Я слышал о вашей болезни и огорчился; а теперь прошу вас выкинуть воспоминание о ней из головы. Ведь вы тоже мнительны – и, пожалуй, думаете о чахотке, но, ей-богу, у вас ее нет.
Очень жаль мне вашей сестры; кому бы быть здоровой, как не ей, – то есть, я хочу сказать – если кто заслуживает быть здоровой, так это она; а вместо того она все мучится. Хорошо бы, если бы московское лечение помогло ей. Что вы не выпишете вашего брата? Что ему за охота сидеть на Кавказе? Или он хочет сделаться великим воином? Меня дядя известил, что вы все уже выехали в Москву, и потому я это письмо адресую в Москву на имя Боткина.
Французская фраза мне так же противна, как вам, – и никогда Париж не казался мне столь прозаически плоским. Довольство не идет ему; я видел его в другие мгновения, – и он мне тогда больше нравился. Меня удерживает неразрывная связь с одним семейством и моя дочка, которая мне очень нравится: милая и умная девушка. Если бы не это, я бы давно уехал в Рим, к Некрасову. Я от него получил два письма из Рима; он скучает слегка, да оно и понятно – все, что в Риме есть великого, только окружает его, он не живет с ним; а редкими мгновениями невольного сочувствия и удивления долго пробавляться нельзя. Впрочем, ему все-таки легче, чем в Петербурге, – и здоровье его поправляется. Фет теперь в Риме с ним; он написал несколько грациозных стихотворений и подробные путевые записки, где много детского, но также много умных и дельных слов – и какая-то трогательно-простодушная искренность впечатлений. Он, точно, душка, как вы его называете.
Теперь о статьях Чернышевского. Мне в них не нравится их бесцеремонный и сухой тон, выражение черствой души; но я радуюсь возможности их появления, радуюсь воспоминаниям о Белинском, выпискам из его статей, радуюсь тому, что, наконец, произносится с уважением это имя. Впрочем, вы этой моей радости сочувствовать не можете. Анненков пишет мне, что на меня это потому действует, что я за границей, – а что у них это, мол, теперь дело отсталое; им уже теперь не того нужно. Может быть, ему на месте виднее; а мне все-таки приятно.
Вы окончили 1-ю часть «Юности» – это славно. Как мне обидно, что я не могу услыхать ее! Если вы не свихнетесь с дороги (и, кажется, нет причин предполагать это), вы очень далеко уйдете. Желаю вам здоровья, деятельности – и свободы, главное – свободы духовной.
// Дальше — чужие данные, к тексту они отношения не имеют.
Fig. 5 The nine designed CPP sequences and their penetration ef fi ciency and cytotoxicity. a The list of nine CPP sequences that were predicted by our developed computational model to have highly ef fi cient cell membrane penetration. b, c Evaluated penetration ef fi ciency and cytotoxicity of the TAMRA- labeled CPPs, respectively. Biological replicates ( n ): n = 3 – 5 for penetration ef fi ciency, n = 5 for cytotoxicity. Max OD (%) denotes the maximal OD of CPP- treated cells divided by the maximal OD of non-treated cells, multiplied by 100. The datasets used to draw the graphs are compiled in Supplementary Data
Что касается до моего «Фауста», не думаю, чтобы он вам очень понравился. Мои вещи могли вам нравиться – и, может быть, имели некоторое влияние на вас – только до тех пор, пока вы сами сделались самостоятельны. Теперь вам меня изучать нечего, вы видите только разность манеры, видите промахи и недомолвки; вам остается изучать человека, свое сердце – и действительно великих писателей. А я писатель переходного времени – и гожусь только для людей, находящихся в переходном состоянии. Ну, прощайте и будьте здоровы. Напишите мне. Мой адрес теперь: Rue de Rivoli, № 206.
Благодарю вашу сестру за два приписанных слова, кланяюсь ей и ее мужу. Спасибо Вареньке, что она меня не забывает.
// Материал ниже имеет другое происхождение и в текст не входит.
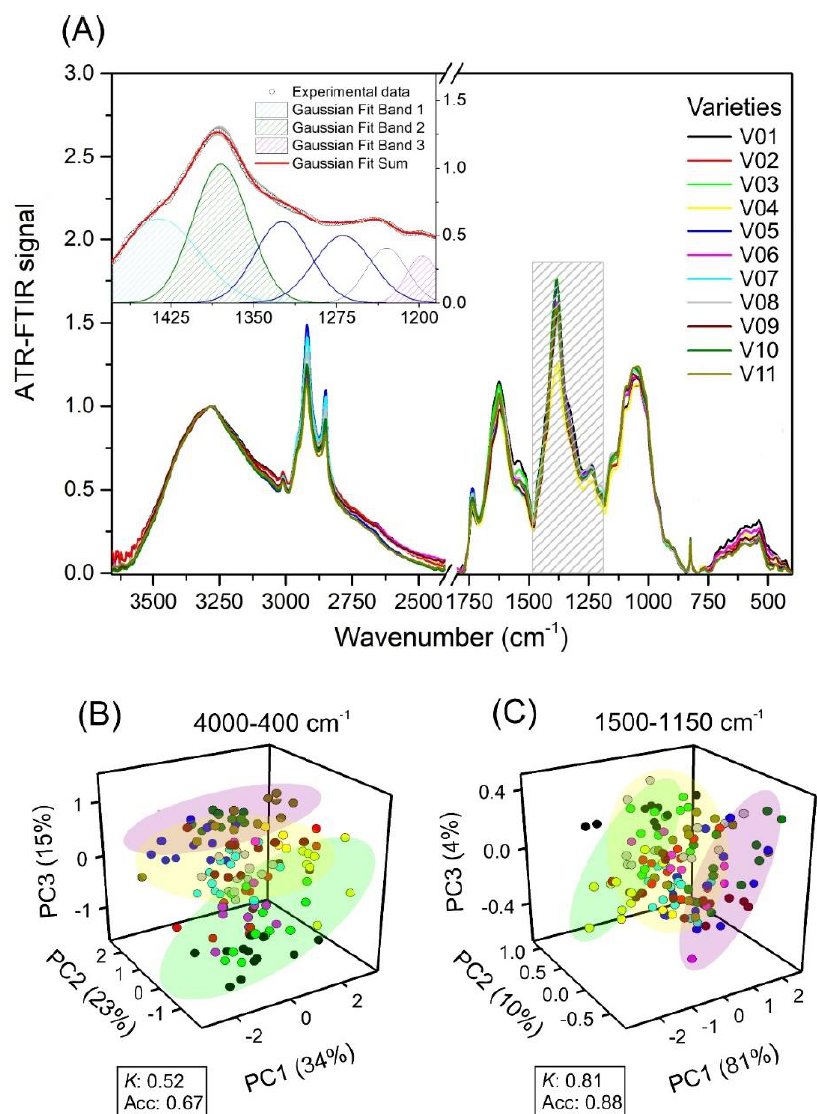
Figure 4. ( A ) Average ATR-FTIR signal profile of eleven varieties of lettuce over the full range (4000-400 cm −1 ) of ATR-FTIR spectroscopy and ranged from 1500 to 1150 cm −1 . The inset displays the experimental data and Gaussian fit curves (1436, 1380, and 1197 cm −1 ). ( B ) 3D plot of the principal component analysis score for the first three principal components (PC1, PC2, and PC3) of the spectroscopy data (4000-400 cm −1 ). ( C ) 3D plot of the principal component analysis score for the first three principal components (PC1, PC2, and PC3) of the spectroscopy data (1500-1150 cm −1 ). Data collected from lettuce plants. Green, yellow, and purple colors display correlation clusters of lettuce varieties that showed similar groups of pigments in leaves. K : Kappa and Acc: accuracy. The ATR-FTIR signal intensity was normalized at 3270 cm −1 (OH stretching band).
Я было хотел поговорить с вами о здешних литераторах, – но до другого разу. Крепко жму вам руку.
Я не франкирую письма, и вы так же поступайте».
8-го декабря 1856 г. он писал Толстому:
«Милый Толстой, вчера мой добрый гений провел меня мимо почты, и я вздумал зайти справиться, нет ли мне писем poste-restante, хотя по моему расчету все мои друзья уж давно должны знать мой парижский адрес, – и нашел ваше письмо, где вы мне говорите о моем «Фаусте», – вы легко поймете, как мне было весело его читать. Ваше сочувствие меня искренно и глубоко обрадовало. Да и кроме того, ото всего письма веяло чем-то кротким и ясным, какой-то дружелюбной тишиной. Мне остается протянуть вам руку через «овраг», который уже давно превратился в едва заметную щель, да и о ней упоминать не будем – она этого не стоит.